Not Guilty of Assault: Manhattan Case of Christoper Carter and Stuart Sugarman

Christoper Carter was acquitted in New York County (Manhattan) Criminal Court after a jury found the prosecution did not prove he committed the crime of Assault in the Third Degree, a misdemeanor punishable by up to one year in jail, beyond a reasonable doubt.

While many people know the basics about this story, the case is centered around an altercation at a sports club. Stuart Sugarman and Christopher Carter were both members of Equinox, a gym in New York. During a spin class Sugarman became loud and apparently rude. To quiet him down, Carter allegedly lifted Sugarman's bike and /Sugarman hit the wall, fell to the floor, and damaged discs in his back. As a result of this incident, the police and Manhattan District Attorney's Office charged Carter with Assault in the Third Degree.

This case is interesting on its own merits, but it also gives us the opportunity to examine the crime of Assault in the Third Degree. The first issue one must analyze in a Third Degree Assault case is whether Carter (or any defendant) caused physical injury to a complainant. The second is whether he intended to cause physical injury or, in the alternative, he was reckless in causing physical injury to the complainant.

Dealing with the first issue, physical injury is described as impairment of one's physical condition or substantial pain. However, merely stating someone suffered pain without more may not be enough to withstand an experienced criminal defense attorney's motion to dismiss or an argument to a jury that physical injury was not proven beyond a reasonable doubt. In fact, the Court of Appeals, the highest court in New York State, has found that physical injury was not established where a complainant was punched repeatedly but could not articulate and specify the pain. The case cited here is not alone on an island. There are a countless cases following this decision and cases which can be put to use in defending your matter.
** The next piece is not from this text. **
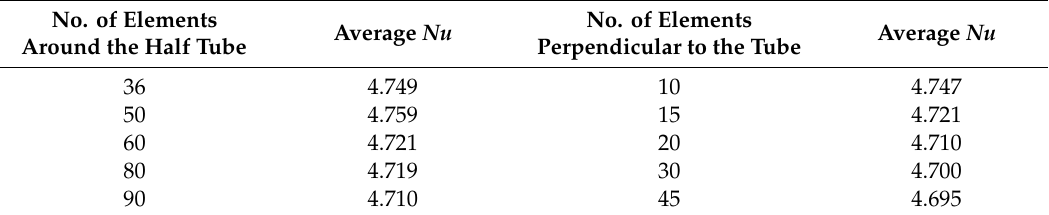
Table 2. Mesh independence test for single cylinder.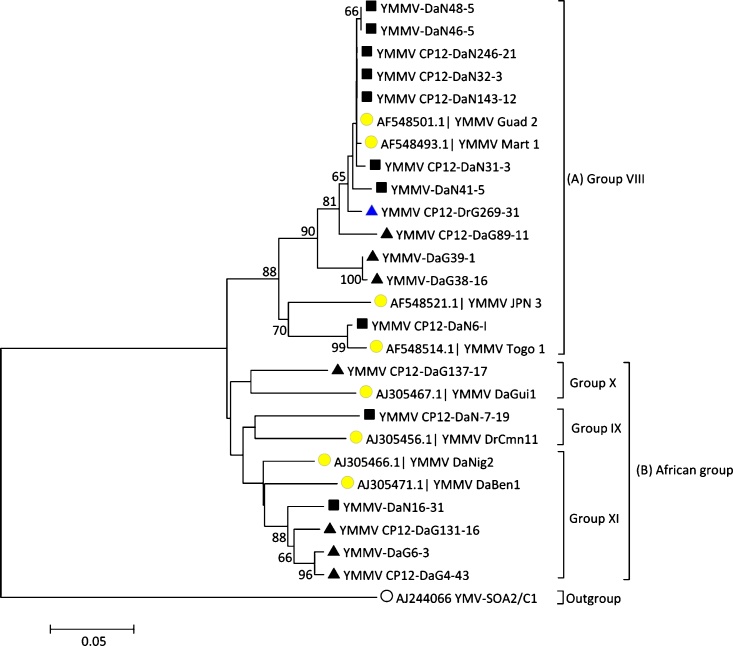
Cladogram based on full-length coat protein encoding nucleotide sequences of the 18 YMMV isolates from D. alata from Nigeria (◼) and Ghana (▲) and from D. rotundata in Ghana () in this study together with the YMMV reference isolates () from the NCBI GenBank. The tree was generated using neighbour-joining method in MEGA7 with 1000 bootstrap replications, with branches <60% were collapsed.. The percentage of trees in which the associated taxa clustered together is shown next to the branches. The scale bar represents the number of nucleotide substitutions per site.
Even assuming the complainant suffered physical injury, the second issues is whether the defendant's actions were intentional or reckless. The key element for intentional behavior is that the defendant must have acted in a manner where his "conscious objective" was to cause a particular result. As stated above, if the defendant was accused of acting reckless, then it must be proven beyond a reasonable doubt at trial that he was aware of and consciously disregarded a substantial and unjustifiable risk that a particular result would occur or that such circumstances existed. It is important to note that the risk must be of such nature that disregarding it constitutes a gross deviation from the standard of conduct that a reasonable person would observe in the situation.

As will be discussed in another entry and on a later date, there are may cases interpreting the meaning of both intentional and reckless. For the purpose of generally understanding Assault in the Third Degree, however, it should be sufficient for now to recognize that there must be a specific and articulable injury along with an intentional action or reckless behavior that caused that injury.